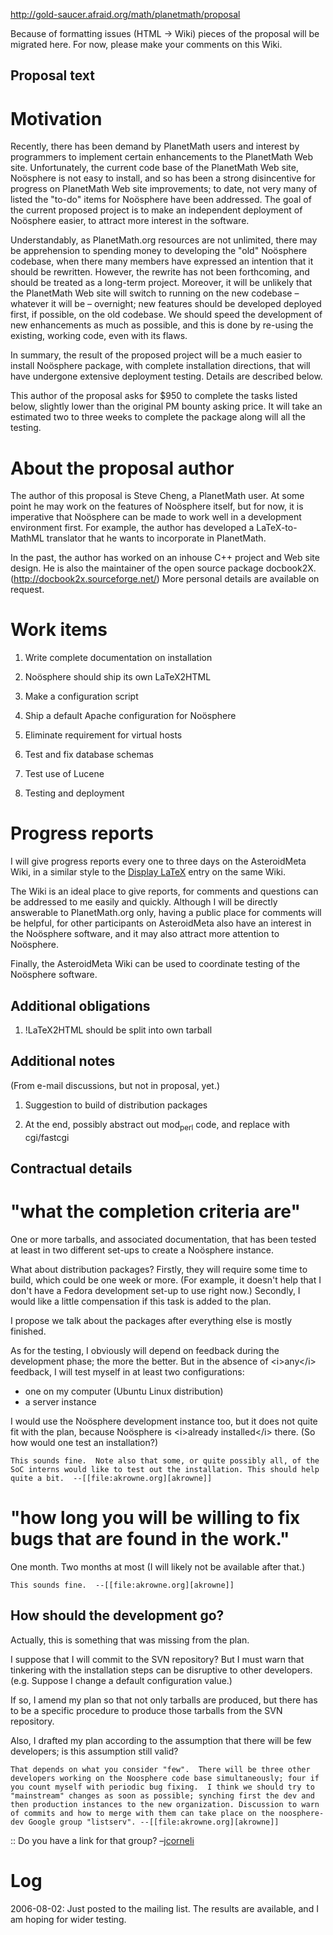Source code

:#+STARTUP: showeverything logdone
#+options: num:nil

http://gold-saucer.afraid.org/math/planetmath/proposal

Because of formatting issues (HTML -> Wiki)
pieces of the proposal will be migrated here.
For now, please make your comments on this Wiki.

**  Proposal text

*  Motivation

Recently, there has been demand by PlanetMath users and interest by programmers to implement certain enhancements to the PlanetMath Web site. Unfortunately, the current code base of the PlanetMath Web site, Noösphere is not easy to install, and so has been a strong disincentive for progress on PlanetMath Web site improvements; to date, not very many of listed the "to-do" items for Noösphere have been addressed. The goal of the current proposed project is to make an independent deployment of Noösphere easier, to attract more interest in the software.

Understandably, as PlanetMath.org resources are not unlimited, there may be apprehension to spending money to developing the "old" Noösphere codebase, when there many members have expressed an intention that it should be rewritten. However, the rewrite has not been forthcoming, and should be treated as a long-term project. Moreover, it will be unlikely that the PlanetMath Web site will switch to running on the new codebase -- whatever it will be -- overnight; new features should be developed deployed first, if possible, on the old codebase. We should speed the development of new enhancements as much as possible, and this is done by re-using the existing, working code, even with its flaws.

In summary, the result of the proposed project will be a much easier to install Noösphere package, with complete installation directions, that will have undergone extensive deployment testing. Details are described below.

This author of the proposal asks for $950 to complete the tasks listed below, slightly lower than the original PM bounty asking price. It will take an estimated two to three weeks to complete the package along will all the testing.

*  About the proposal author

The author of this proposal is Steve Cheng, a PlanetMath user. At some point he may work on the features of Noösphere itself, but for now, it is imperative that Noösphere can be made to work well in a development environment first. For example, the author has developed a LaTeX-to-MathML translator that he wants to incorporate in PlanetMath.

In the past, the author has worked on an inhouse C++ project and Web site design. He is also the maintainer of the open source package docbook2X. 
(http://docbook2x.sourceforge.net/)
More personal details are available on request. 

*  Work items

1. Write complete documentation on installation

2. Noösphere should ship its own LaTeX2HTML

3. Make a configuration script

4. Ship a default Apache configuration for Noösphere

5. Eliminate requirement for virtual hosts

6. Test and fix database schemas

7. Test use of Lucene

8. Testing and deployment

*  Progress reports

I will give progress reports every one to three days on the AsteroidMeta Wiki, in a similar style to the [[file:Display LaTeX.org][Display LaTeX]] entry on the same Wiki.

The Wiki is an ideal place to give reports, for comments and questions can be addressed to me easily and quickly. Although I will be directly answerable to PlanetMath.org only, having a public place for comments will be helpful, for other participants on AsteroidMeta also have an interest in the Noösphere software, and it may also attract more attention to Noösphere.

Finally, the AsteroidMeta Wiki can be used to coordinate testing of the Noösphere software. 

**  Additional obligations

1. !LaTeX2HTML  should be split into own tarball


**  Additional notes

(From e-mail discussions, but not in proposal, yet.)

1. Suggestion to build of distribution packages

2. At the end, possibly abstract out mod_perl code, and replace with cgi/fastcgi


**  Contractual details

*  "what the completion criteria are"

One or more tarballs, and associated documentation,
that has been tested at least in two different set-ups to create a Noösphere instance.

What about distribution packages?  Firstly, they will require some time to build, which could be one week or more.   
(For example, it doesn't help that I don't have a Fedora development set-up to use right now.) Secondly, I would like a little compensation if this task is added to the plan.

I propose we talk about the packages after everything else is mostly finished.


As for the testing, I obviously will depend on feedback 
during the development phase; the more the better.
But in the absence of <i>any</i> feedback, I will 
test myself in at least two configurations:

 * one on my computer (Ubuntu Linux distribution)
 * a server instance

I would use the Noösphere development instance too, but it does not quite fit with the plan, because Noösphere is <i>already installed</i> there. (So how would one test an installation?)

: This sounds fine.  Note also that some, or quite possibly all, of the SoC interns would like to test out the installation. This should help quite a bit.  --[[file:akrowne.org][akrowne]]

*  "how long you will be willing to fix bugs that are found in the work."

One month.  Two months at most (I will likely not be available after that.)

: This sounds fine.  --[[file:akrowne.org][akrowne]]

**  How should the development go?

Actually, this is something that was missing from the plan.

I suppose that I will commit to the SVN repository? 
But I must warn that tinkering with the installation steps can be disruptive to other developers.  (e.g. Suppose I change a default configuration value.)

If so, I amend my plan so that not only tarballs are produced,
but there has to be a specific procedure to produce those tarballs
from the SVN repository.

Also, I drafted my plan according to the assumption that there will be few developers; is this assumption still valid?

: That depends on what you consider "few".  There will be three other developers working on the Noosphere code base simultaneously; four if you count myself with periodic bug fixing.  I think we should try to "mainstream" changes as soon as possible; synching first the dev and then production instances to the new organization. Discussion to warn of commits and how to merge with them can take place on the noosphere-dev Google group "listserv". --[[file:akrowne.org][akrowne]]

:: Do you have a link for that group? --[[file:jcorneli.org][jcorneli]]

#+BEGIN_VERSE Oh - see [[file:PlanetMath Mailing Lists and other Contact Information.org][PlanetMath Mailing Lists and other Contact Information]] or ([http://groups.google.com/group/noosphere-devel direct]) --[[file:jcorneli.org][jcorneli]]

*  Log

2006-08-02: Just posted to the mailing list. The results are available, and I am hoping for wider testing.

*WORK TASK*: Starting with the line with "More personal details" above and going on through the line with "I will give", transcribe every line exactly, both ends included, and add nothing.

*YOUR SOLUTION*:
More personal details are available on request. 

*  Work items

1. Write complete documentation on installation

2. Noösphere should ship its own LaTeX2HTML

3. Make a configuration script

4. Ship a default Apache configuration for Noösphere

5. Eliminate requirement for virtual hosts

6. Test and fix database schemas

7. Test use of Lucene

8. Testing and deployment

*  Progress reports

I will give progress reports every one to three days on the AsteroidMeta Wiki, in a similar style to the [[file:Display LaTeX.org][Display LaTeX]] entry on the same Wiki.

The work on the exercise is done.